Money and Matrescence

Talk about your family finances BEFORE the baby arrives

Photo by li tzuni on Unsplash

Couples enter parenthood with all sorts of financial arrangements. Some have been pooling their money in a joint bank account, some have separate bank accounts but share one credit card, some split everything 50/50, and others have been entirely independent from each other. Of course, single moms and co-parents who aren’t coupled have financial arrangements specific to them, too.

While you’re pregnant (ideally, before the baby comes) I recommend that you and your partner sit down now and decide how you’re going to handle your baby related expenses. You should look carefully at your current credit card statements and bank accounts to assess how you’ve been spending your money pre-pregnancy. Then, you should educate yourselves about baby related expenses and figure out what you can afford, where you have to make cuts, and who is going to pay for what.

Even if one of you feels like you’re “bad at money” and would prefer the other partner to be in charge, I recommend that you consider making these financial decisions, which impact both of your lives, together. Aside from planning for new baby-related expenses, this is an important time to discuss any ongoing frustrations about your spending patterns.

Do you resent your partner for paying for an expensive cable plan when he could cut costs by watching shows on his computer? Do you agree that staying in and cooking would save money, but both hate cooking and resent the other for not taking the lead? Now is a good time to bring up these ongoing disagreements so that they’re not exacerbated by the stress — financial and emotional — of a new baby. The following are some questions that may help to guide the conversation:

  • How does the person who gives up her paycheck have access to funds? For example, if you’re a stay at home mom, you probably don’t want to have to ask your partner for money to pay for personal items that you used to pick up in private (and the same is true for stay at home dads).
  • How will you monitor your budget together? If only one of you is the primary caregiver, does the less hands-on person get a say in baby related spending?
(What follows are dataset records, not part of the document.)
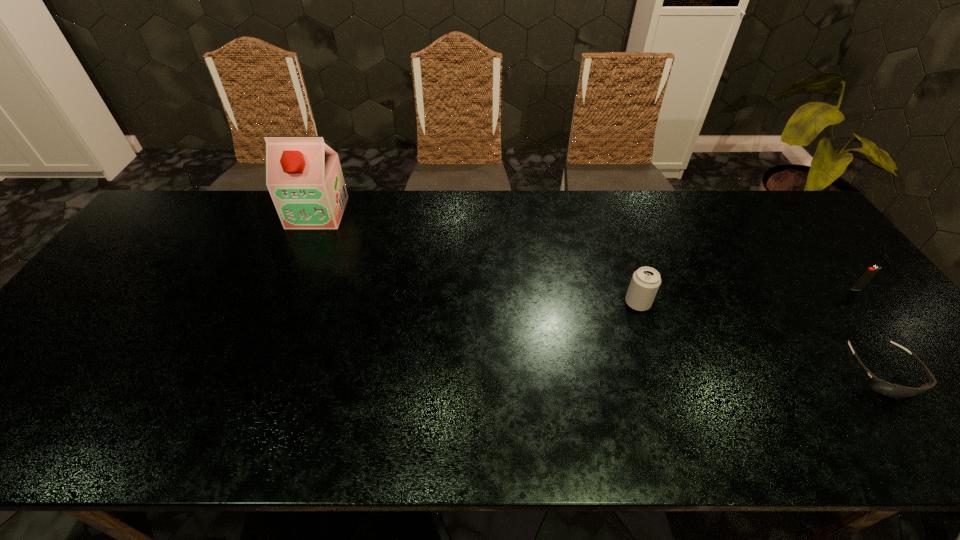
This screenshot has width=960, height=540. What are the coordinates of `vacant space that satisfies the following two spatial constraints: 1. with the cap open on the tallest object; 2. on the left side of the igniter` in the screenshot? It's located at (286, 289).

Identify the location of free location that satisfies the following two spatial constraints: 1. with the cap open on the third object from right to left; 2. on the left side of the soya milk. Image resolution: width=960 pixels, height=540 pixels. (280, 303).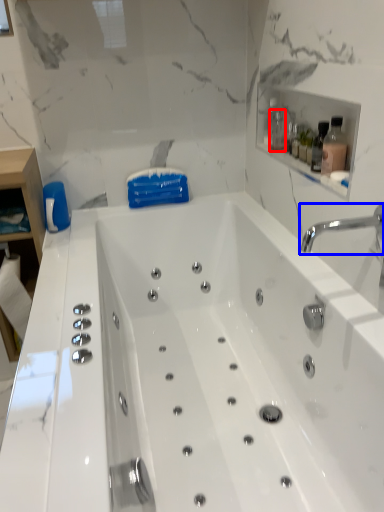
Question: Which object is further to the camera taking this photo, bottle (highlighted by a red box) or tap (highlighted by a blue box)?

Choices:
 (A) bottle
 (B) tap

Answer: (A)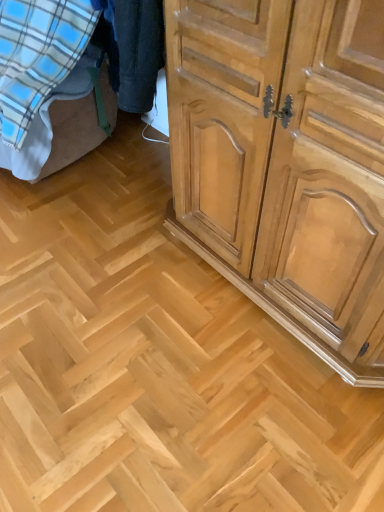
Question: Would you say blue plaid fabric at lower left is part of light brown wood cabinet at right's contents?

Choices:
 (A) yes
 (B) no

Answer: (B)

Question: Is light brown wood cabinet at right with blue plaid fabric at lower left?

Choices:
 (A) no
 (B) yes

Answer: (A)

Question: Is light brown wood cabinet at right aimed at blue plaid fabric at lower left?

Choices:
 (A) yes
 (B) no

Answer: (B)

Question: Does light brown wood cabinet at right come behind blue plaid fabric at lower left?

Choices:
 (A) no
 (B) yes

Answer: (A)

Question: Can you confirm if light brown wood cabinet at right is positioned to the right of blue plaid fabric at lower left?

Choices:
 (A) no
 (B) yes

Answer: (B)

Question: Considering the relative positions of light brown wood cabinet at right and blue plaid fabric at lower left in the image provided, is light brown wood cabinet at right to the left of blue plaid fabric at lower left from the viewer's perspective?

Choices:
 (A) no
 (B) yes

Answer: (A)

Question: From the image's perspective, is blue plaid fabric at lower left under light brown wood cabinet at right?

Choices:
 (A) no
 (B) yes

Answer: (A)

Question: Could you tell me if blue plaid fabric at lower left is facing light brown wood cabinet at right?

Choices:
 (A) yes
 (B) no

Answer: (B)

Question: Is blue plaid fabric at lower left placed right next to light brown wood cabinet at right?

Choices:
 (A) yes
 (B) no

Answer: (B)

Question: Is blue plaid fabric at lower left to the right of light brown wood cabinet at right from the viewer's perspective?

Choices:
 (A) no
 (B) yes

Answer: (A)

Question: From a real-world perspective, is blue plaid fabric at lower left located higher than light brown wood cabinet at right?

Choices:
 (A) yes
 (B) no

Answer: (B)

Question: Does blue plaid fabric at lower left appear on the left side of light brown wood cabinet at right?

Choices:
 (A) no
 (B) yes

Answer: (B)

Question: In terms of width, does light brown wood cabinet at right look wider or thinner when compared to blue plaid fabric at lower left?

Choices:
 (A) wide
 (B) thin

Answer: (B)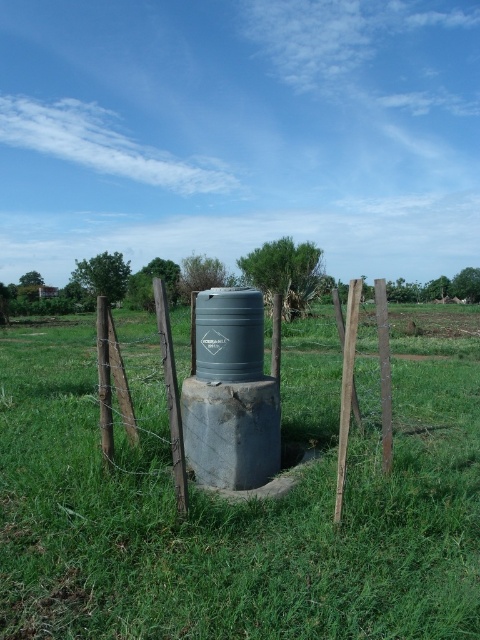
You are standing in the middle of the green grassy at center and looking up. Can you see the wooden post at center from your current position?

Yes, because the green grassy at center is below the wooden post at center, so looking up from the green grassy at center would allow you to see the wooden post at center.

You are standing at the point with coordinates point (342, 467) and want to walk towards the point with coordinates point (322, 557). Which direction should you face to move towards that point?

You should face northeast because point (322, 557) is northeast of point (342, 467).

You are standing at the point marked as point (x=237, y=506) in the image. What is the nearest object to you in the scene?

The nearest object to you at point (x=237, y=506) is the green grassy area at center, as you are standing directly on it.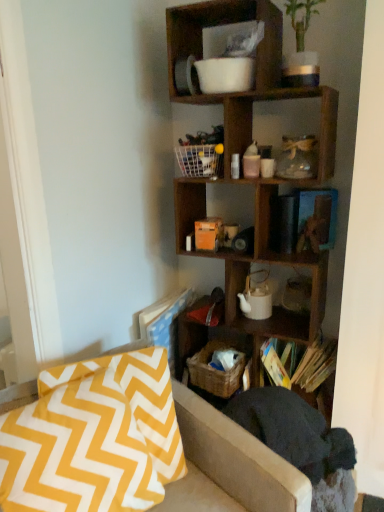
Question: Considering the relative sizes of woven brown basket at lower center and yellow zigzag fabric at lower left in the image provided, is woven brown basket at lower center taller than yellow zigzag fabric at lower left?

Choices:
 (A) yes
 (B) no

Answer: (B)

Question: Is woven brown basket at lower center facing away from yellow zigzag fabric at lower left?

Choices:
 (A) no
 (B) yes

Answer: (A)

Question: Is the depth of woven brown basket at lower center greater than that of yellow zigzag fabric at lower left?

Choices:
 (A) yes
 (B) no

Answer: (A)

Question: Are woven brown basket at lower center and yellow zigzag fabric at lower left far apart?

Choices:
 (A) no
 (B) yes

Answer: (A)

Question: Does woven brown basket at lower center have a smaller size compared to yellow zigzag fabric at lower left?

Choices:
 (A) no
 (B) yes

Answer: (B)

Question: Is woven brown basket at lower center placed right next to yellow zigzag fabric at lower left?

Choices:
 (A) no
 (B) yes

Answer: (A)

Question: Does wooden cube at upper right lie behind yellow zigzag fabric at lower left?

Choices:
 (A) no
 (B) yes

Answer: (B)

Question: Does wooden cube at upper right have a greater width compared to yellow zigzag fabric at lower left?

Choices:
 (A) no
 (B) yes

Answer: (A)

Question: Is wooden cube at upper right oriented away from yellow zigzag fabric at lower left?

Choices:
 (A) yes
 (B) no

Answer: (B)

Question: From the image's perspective, is wooden cube at upper right on yellow zigzag fabric at lower left?

Choices:
 (A) yes
 (B) no

Answer: (A)

Question: From a real-world perspective, is wooden cube at upper right over yellow zigzag fabric at lower left?

Choices:
 (A) no
 (B) yes

Answer: (B)

Question: Is yellow zigzag fabric at lower left a part of wooden cube at upper right?

Choices:
 (A) yes
 (B) no

Answer: (B)

Question: Is dark gray fabric swivel chair at lower right taller than woven brown basket at lower center?

Choices:
 (A) no
 (B) yes

Answer: (B)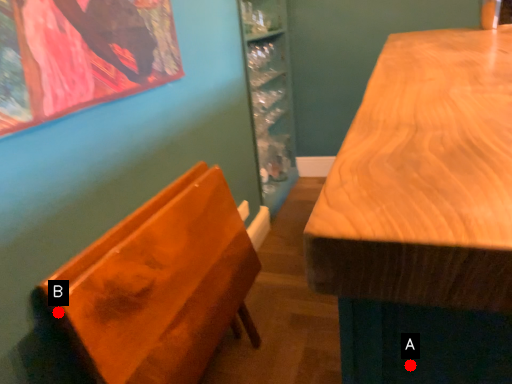
Question: Two points are circled on the image, labeled by A and B beside each circle. Among these points, which one is farthest from the camera?

Choices:
 (A) A is further
 (B) B is further

Answer: (B)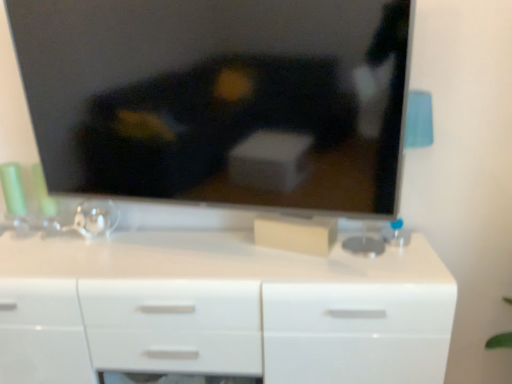
The width and height of the screenshot is (512, 384). What do you see at coordinates (220, 100) in the screenshot?
I see `matte black tv at upper center` at bounding box center [220, 100].

Identify the location of matte black tv at upper center. The width and height of the screenshot is (512, 384). (220, 100).

What is the approximate height of matte black tv at upper center?

24.88 inches.

What do you see at coordinates (221, 310) in the screenshot? I see `white glossy chest of drawers at center` at bounding box center [221, 310].

I want to click on white glossy chest of drawers at center, so (x=221, y=310).

Find the location of `matte black tv at upper center`. matte black tv at upper center is located at coordinates (220, 100).

Considering the relative positions of white glossy chest of drawers at center and matte black tv at upper center in the image provided, is white glossy chest of drawers at center to the right of matte black tv at upper center from the viewer's perspective?

In fact, white glossy chest of drawers at center is to the left of matte black tv at upper center.

Relative to matte black tv at upper center, is white glossy chest of drawers at center in front or behind?

Clearly, white glossy chest of drawers at center is behind matte black tv at upper center.

Considering the points (332, 338) and (287, 0), which point is behind, point (332, 338) or point (287, 0)?

The point (332, 338) is behind.

Based on the photo, from the image's perspective, is white glossy chest of drawers at center under matte black tv at upper center?

Yes, from the image's perspective, white glossy chest of drawers at center is beneath matte black tv at upper center.

From a real-world perspective, is white glossy chest of drawers at center positioned over matte black tv at upper center based on gravity?

No, from a real-world perspective, white glossy chest of drawers at center is not over matte black tv at upper center

Which object is wider, white glossy chest of drawers at center or matte black tv at upper center?

Wider between the two is white glossy chest of drawers at center.

Is white glossy chest of drawers at center taller than matte black tv at upper center?

Yes, white glossy chest of drawers at center is taller than matte black tv at upper center.

Considering the sizes of white glossy chest of drawers at center and matte black tv at upper center in the image, is white glossy chest of drawers at center bigger or smaller than matte black tv at upper center?

In the image, white glossy chest of drawers at center appears to be larger than matte black tv at upper center.

Is white glossy chest of drawers at center spatially inside matte black tv at upper center, or outside of it?

white glossy chest of drawers at center lies outside matte black tv at upper center.

Would you say white glossy chest of drawers at center is a long distance from matte black tv at upper center?

No.

Is white glossy chest of drawers at center oriented towards matte black tv at upper center?

No.

How many degrees apart are the facing directions of white glossy chest of drawers at center and matte black tv at upper center?

The angle between the facing direction of white glossy chest of drawers at center and the facing direction of matte black tv at upper center is 11.7 degrees.

Consider the image. How much distance is there between white glossy chest of drawers at center and matte black tv at upper center?

The distance of white glossy chest of drawers at center from matte black tv at upper center is 16.45 inches.

I want to click on the chest of drawers behind the matte black tv at upper center, so click(221, 310).

Between matte black tv at upper center and white glossy chest of drawers at center, which one appears on the left side from the viewer's perspective?

white glossy chest of drawers at center is more to the left.

Is matte black tv at upper center further to the viewer compared to white glossy chest of drawers at center?

No, the depth of matte black tv at upper center is less than that of white glossy chest of drawers at center.

Considering the points (296, 109) and (369, 351), which point is in front, point (296, 109) or point (369, 351)?

Positioned in front is point (296, 109).

From the image's perspective, is matte black tv at upper center over white glossy chest of drawers at center?

Indeed, from the image's perspective, matte black tv at upper center is shown above white glossy chest of drawers at center.

From a real-world perspective, does matte black tv at upper center stand above white glossy chest of drawers at center?

Correct, in the physical world, matte black tv at upper center is higher than white glossy chest of drawers at center.

Based on the photo, does matte black tv at upper center have a lesser width compared to white glossy chest of drawers at center?

Correct, the width of matte black tv at upper center is less than that of white glossy chest of drawers at center.

Which of these two, matte black tv at upper center or white glossy chest of drawers at center, stands taller?

white glossy chest of drawers at center.

Looking at the image, does matte black tv at upper center seem bigger or smaller compared to white glossy chest of drawers at center?

matte black tv at upper center is smaller than white glossy chest of drawers at center.

Is white glossy chest of drawers at center inside matte black tv at upper center?

That's incorrect, white glossy chest of drawers at center is not inside matte black tv at upper center.

Is matte black tv at upper center with white glossy chest of drawers at center?

No.

Is white glossy chest of drawers at center at the back of matte black tv at upper center?

That's not correct — matte black tv at upper center is not looking away from white glossy chest of drawers at center.

How different are the orientations of matte black tv at upper center and white glossy chest of drawers at center in degrees?

The angular difference between matte black tv at upper center and white glossy chest of drawers at center is 11.7 degrees.

Locate an element on the screen. television that appears above the white glossy chest of drawers at center (from the image's perspective) is located at coordinates (220, 100).

Identify the location of television above the white glossy chest of drawers at center (from the image's perspective). The image size is (512, 384). (220, 100).

Identify the location of the chest of drawers located underneath the matte black tv at upper center (from a real-world perspective). The height and width of the screenshot is (384, 512). (221, 310).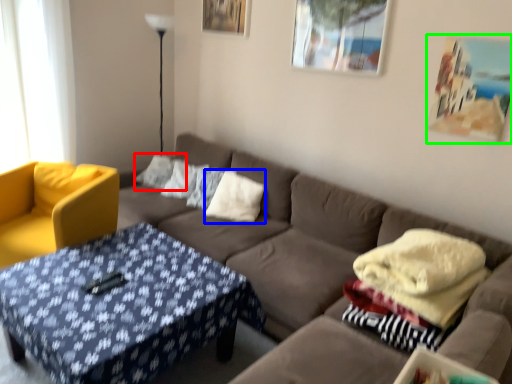
Question: Which object is positioned closest to pillow (highlighted by a red box)? Select from pillow (highlighted by a blue box) and picture frame (highlighted by a green box).

Choices:
 (A) pillow
 (B) picture frame

Answer: (A)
For example, if you’re the one pushing the stroller most of the time, do you get to decide how much money to spend on a particular model, or does your partner also get input?
  • What about domestic work: If one of you is going from not to working outside the home to being a stay at home parent, will that person also be expected to do all of the cooking, cleaning and laundry? How will your change in roles change your chores routine?

Money may seem to be a practical aspect of your relationship, but it’s also deeply psychological and rooted in other aspects of your individual identities. Your overall attitude about spending in your new family will probably connect back to feelings about how your childhood family handled finances when you were growing up.

Were your parents so thrifty that you never had an allowance for recreation, so now you want to enjoy your income instead of saving? Did growing up with limited resources leave you with constant anxiety about your checking account, even after you secured a well-paying job? Did your parents constantly fight about money, leaving you afraid of talking about a budget with your partner at all?

If you and your partner end up fighting about money, ask yourself if you’re working too hard to protect yourself from — or defend — the financial model you grew up with. You may end up too stubborn and unable to compromise if you’re scared about repeating patterns or intent on resolving patterns you observed in childhood.